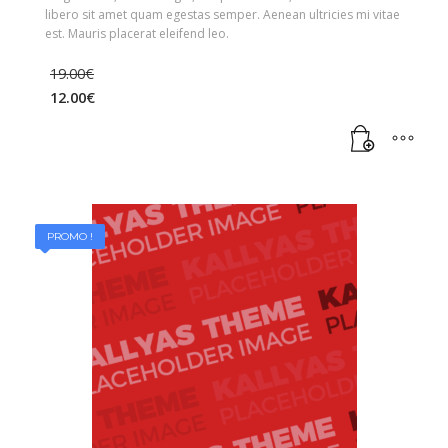
libero sit amet quam egestas semper. Aenean ultricies mi vitae
est. Mauris placerat eleifend leo.
19.00
€
12.00
€
PROMO !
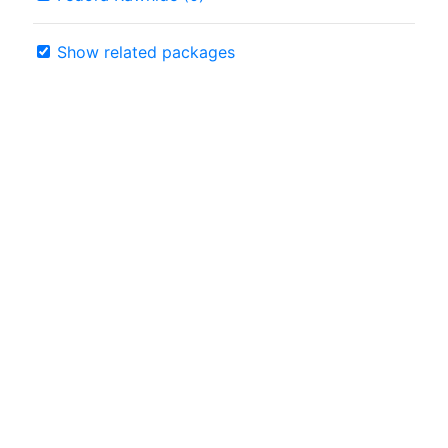
Show related packages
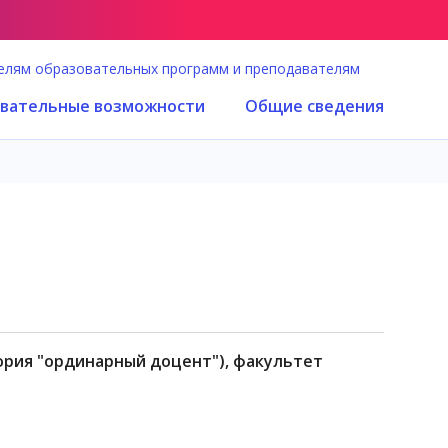
елям образовательных программ и преподавателям
вательные возможности
Общие сведения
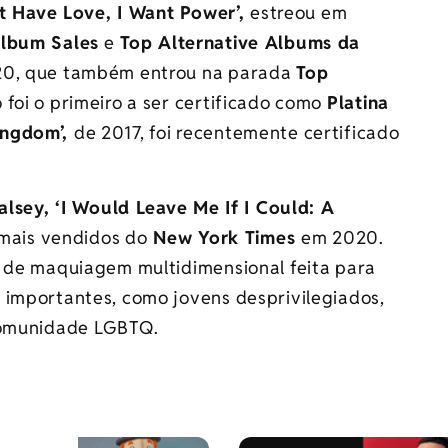
’t Have Love, I Want Power’,
estreou em
lbum Sales
e
Top Alternative Albums da
20, que também entrou na parada
Top
 foi o primeiro a ser certificado como
Platina
ingdom’,
de 2017, foi recentemente certificado
lsey, ‘I Would Leave Me If I Could: A
e mais vendidos do
New York Times
em 2020.
a de maquiagem multidimensional feita para
 importantes, como jovens desprivilegiados,
 comunidade LGBTQ.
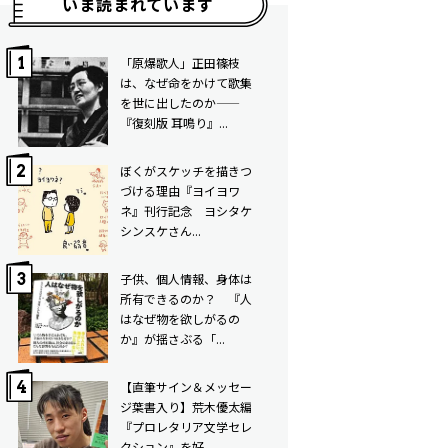
いま読まれています
「原爆歌人」正田篠枝
は、なぜ命をかけて歌集
を世に出したのか——
『復刻版 耳鳴り』...
ぼくがスケッチを描きつ
づける理由――『ヨイヨワ
ネ』刊行記念 ヨシタケ
シンスケさん...
子供、個人情報、身体は
所有できるのか？ 『人
はなぜ物を欲しがるの
か』が揺さぶる「...
【直筆サイン＆メッセー
ジ葉書入り】荒木優太編
『プロレタリア文学セレ
クション』を好...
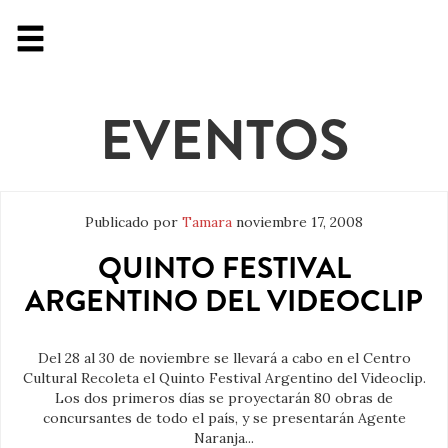
EVENTOS
Publicado por
Tamara
noviembre 17, 2008
QUINTO FESTIVAL
ARGENTINO DEL VIDEOCLIP
Del 28 al 30 de noviembre se llevará a cabo en el Centro
Cultural Recoleta el Quinto Festival Argentino del Videoclip.
Los dos primeros días se proyectarán 80 obras de
concursantes de todo el país, y se presentarán Agente
Naranja...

····················

#### WHAT IS NEEDED
Copy every line of text from the records above, character for character, and leave out the pictures.

#### TASK RESPONSE
libero sit amet quam egestas semper. Aenean ultricies mi vitae
est. Mauris placerat eleifend leo.
19.00
€
12.00
€
PROMO !
Show related packages
елям образовательных программ и преподавателям
вательные возможности
Общие сведения
’t Have Love, I Want Power’,
estreou em
lbum Sales
e
Top Alternative Albums da
20, que também entrou na parada
Top
 foi o primeiro a ser certificado como
Platina
ingdom’,
de 2017, foi recentemente certificado
lsey, ‘I Would Leave Me If I Could: A
e mais vendidos do
New York Times
em 2020.
a de maquiagem multidimensional feita para
 importantes, como jovens desprivilegiados,
 comunidade LGBTQ.
いま読まれています
「原爆歌人」正田篠枝
は、なぜ命をかけて歌集
を世に出したのか——
『復刻版 耳鳴り』...
ぼくがスケッチを描きつ
づける理由――『ヨイヨワ
ネ』刊行記念 ヨシタケ
シンスケさん...
子供、個人情報、身体は
所有できるのか？ 『人
はなぜ物を欲しがるの
か』が揺さぶる「...
【直筆サイン＆メッセー
ジ葉書入り】荒木優太編
『プロレタリア文学セレ
クション』を好...
EVENTOS
Publicado por
Tamara
noviembre 17, 2008
QUINTO FESTIVAL
ARGENTINO DEL VIDEOCLIP
Del 28 al 30 de noviembre se llevará a cabo en el Centro
Cultural Recoleta el Quinto Festival Argentino del Videoclip.
Los dos primeros días se proyectarán 80 obras de
concursantes de todo el país, y se presentarán Agente
Naranja...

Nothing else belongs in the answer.